The task »
Convert the material below into a numbered list with one line per item, leaving out any blank lines.

Records for the exercise »
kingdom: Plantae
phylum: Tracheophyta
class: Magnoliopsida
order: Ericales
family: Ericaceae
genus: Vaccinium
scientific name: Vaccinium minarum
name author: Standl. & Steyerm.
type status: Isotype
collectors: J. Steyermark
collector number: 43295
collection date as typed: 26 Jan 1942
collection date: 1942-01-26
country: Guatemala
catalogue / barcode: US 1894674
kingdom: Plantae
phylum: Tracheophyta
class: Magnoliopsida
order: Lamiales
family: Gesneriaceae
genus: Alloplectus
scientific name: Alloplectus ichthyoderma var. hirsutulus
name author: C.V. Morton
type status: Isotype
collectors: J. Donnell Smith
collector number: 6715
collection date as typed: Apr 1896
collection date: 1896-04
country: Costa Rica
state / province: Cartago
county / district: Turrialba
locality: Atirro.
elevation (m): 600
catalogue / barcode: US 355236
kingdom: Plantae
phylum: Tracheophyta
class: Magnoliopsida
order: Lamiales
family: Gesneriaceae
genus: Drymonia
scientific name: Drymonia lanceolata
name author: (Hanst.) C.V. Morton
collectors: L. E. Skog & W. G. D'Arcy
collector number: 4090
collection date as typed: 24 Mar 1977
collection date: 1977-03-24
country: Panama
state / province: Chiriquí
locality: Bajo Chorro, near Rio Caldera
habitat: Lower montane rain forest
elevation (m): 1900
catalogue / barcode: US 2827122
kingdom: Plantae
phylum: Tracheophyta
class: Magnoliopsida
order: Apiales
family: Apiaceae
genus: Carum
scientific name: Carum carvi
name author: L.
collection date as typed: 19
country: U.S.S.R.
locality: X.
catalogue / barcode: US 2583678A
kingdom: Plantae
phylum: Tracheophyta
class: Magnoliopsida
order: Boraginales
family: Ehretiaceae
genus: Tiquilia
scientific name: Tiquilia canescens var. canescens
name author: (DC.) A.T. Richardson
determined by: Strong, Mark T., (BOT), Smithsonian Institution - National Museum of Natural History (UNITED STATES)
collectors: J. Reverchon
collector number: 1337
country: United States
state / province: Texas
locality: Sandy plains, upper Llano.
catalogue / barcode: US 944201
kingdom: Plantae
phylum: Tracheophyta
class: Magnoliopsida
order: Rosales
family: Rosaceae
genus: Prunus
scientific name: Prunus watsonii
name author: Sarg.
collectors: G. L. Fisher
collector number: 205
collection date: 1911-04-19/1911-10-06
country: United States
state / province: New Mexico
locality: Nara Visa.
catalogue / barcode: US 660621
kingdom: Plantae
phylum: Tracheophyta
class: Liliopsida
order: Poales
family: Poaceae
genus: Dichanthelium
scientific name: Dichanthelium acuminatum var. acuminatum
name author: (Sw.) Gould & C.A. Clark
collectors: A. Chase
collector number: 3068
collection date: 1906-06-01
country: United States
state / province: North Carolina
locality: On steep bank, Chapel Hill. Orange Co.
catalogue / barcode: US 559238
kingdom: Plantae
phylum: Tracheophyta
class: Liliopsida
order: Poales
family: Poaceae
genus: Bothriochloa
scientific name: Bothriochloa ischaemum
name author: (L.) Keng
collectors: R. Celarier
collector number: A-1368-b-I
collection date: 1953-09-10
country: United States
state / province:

The reply »
1. kingdom: Plantae
2. phylum: Tracheophyta
3. class: Magnoliopsida
4. order: Ericales
5. family: Ericaceae
6. genus: Vaccinium
7. scientific name: Vaccinium minarum
8. name author: Standl. & Steyerm.
9. type status: Isotype
10. collectors: J. Steyermark
11. collector number: 43295
12. collection date as typed: 26 Jan 1942
13. collection date: 1942-01-26
14. country: Guatemala
15. catalogue / barcode: US 1894674
16. kingdom: Plantae
17. phylum: Tracheophyta
18. class: Magnoliopsida
19. order: Lamiales
20. family: Gesneriaceae
21. genus: Alloplectus
22. scientific name: Alloplectus ichthyoderma var. hirsutulus
23. name author: C.V. Morton
24. type status: Isotype
25. collectors: J. Donnell Smith
26. collector number: 6715
27. collection date as typed: Apr 1896
28. collection date: 1896-04
29. country: Costa Rica
30. state / province: Cartago
31. county / district: Turrialba
32. locality: Atirro.
33. elevation (m): 600
34. catalogue / barcode: US 355236
35. kingdom: Plantae
36. phylum: Tracheophyta
37. class: Magnoliopsida
38. order: Lamiales
39. family: Gesneriaceae
40. genus: Drymonia
41. scientific name: Drymonia lanceolata
42. name author: (Hanst.) C.V. Morton
43. collectors: L. E. Skog & W. G. D'Arcy
44. collector number: 4090
45. collection date as typed: 24 Mar 1977
46. collection date: 1977-03-24
47. country: Panama
48. state / province: Chiriquí
49. locality: Bajo Chorro, near Rio Caldera
50. habitat: Lower montane rain forest
51. elevation (m): 1900
52. catalogue / barcode: US 2827122
53. kingdom: Plantae
54. phylum: Tracheophyta
55. class: Magnoliopsida
56. order: Apiales
57. family: Apiaceae
58. genus: Carum
59. scientific name: Carum carvi
60. name author: L.
61. collection date as typed: 19
62. country: U.S.S.R.
63. locality: X.
64. catalogue / barcode: US 2583678A
65. kingdom: Plantae
66. phylum: Tracheophyta
67. class: Magnoliopsida
68. order: Boraginales
69. family: Ehretiaceae
70. genus: Tiquilia
71. scientific name: Tiquilia canescens var. canescens
72. name author: (DC.) A.T. Richardson
73. determined by: Strong, Mark T., (BOT), Smithsonian Institution - National Museum of Natural History (UNITED STATES)
74. collectors: J. Reverchon
75. collector number: 1337
76. country: United States
77. state / province: Texas
78. locality: Sandy plains, upper Llano.
79. catalogue / barcode: US 944201
80. kingdom: Plantae
81. phylum: Tracheophyta
82. class: Magnoliopsida
83. order: Rosales
84. family: Rosaceae
85. genus: Prunus
86. scientific name: Prunus watsonii
87. name author: Sarg.
88. collectors: G. L. Fisher
89. collector number: 205
90. collection date: 1911-04-19/1911-10-06
91. country: United States
92. state / province: New Mexico
93. locality: Nara Visa.
94. catalogue / barcode: US 660621
95. kingdom: Plantae
96. phylum: Tracheophyta
97. class: Liliopsida
98. order: Poales
99. family: Poaceae
100. genus: Dichanthelium
101. scientific name: Dichanthelium acuminatum var. acuminatum
102. name author: (Sw.) Gould & C.A. Clark
103. collectors: A. Chase
104. collector number: 3068
105. collection date: 1906-06-01
106. country: United States
107. state / province: North Carolina
108. locality: On steep bank, Chapel Hill. Orange Co.
109. catalogue / barcode: US 559238
110. kingdom: Plantae
111. phylum: Tracheophyta
112. class: Liliopsida
113. order: Poales
114. family: Poaceae
115. genus: Bothriochloa
116. scientific name: Bothriochloa ischaemum
117. name author: (L.) Keng
118. collectors: R. Celarier
119. collector number: A-1368-b-I
120. collection date: 1953-09-10
121. country: United States
122. state / province:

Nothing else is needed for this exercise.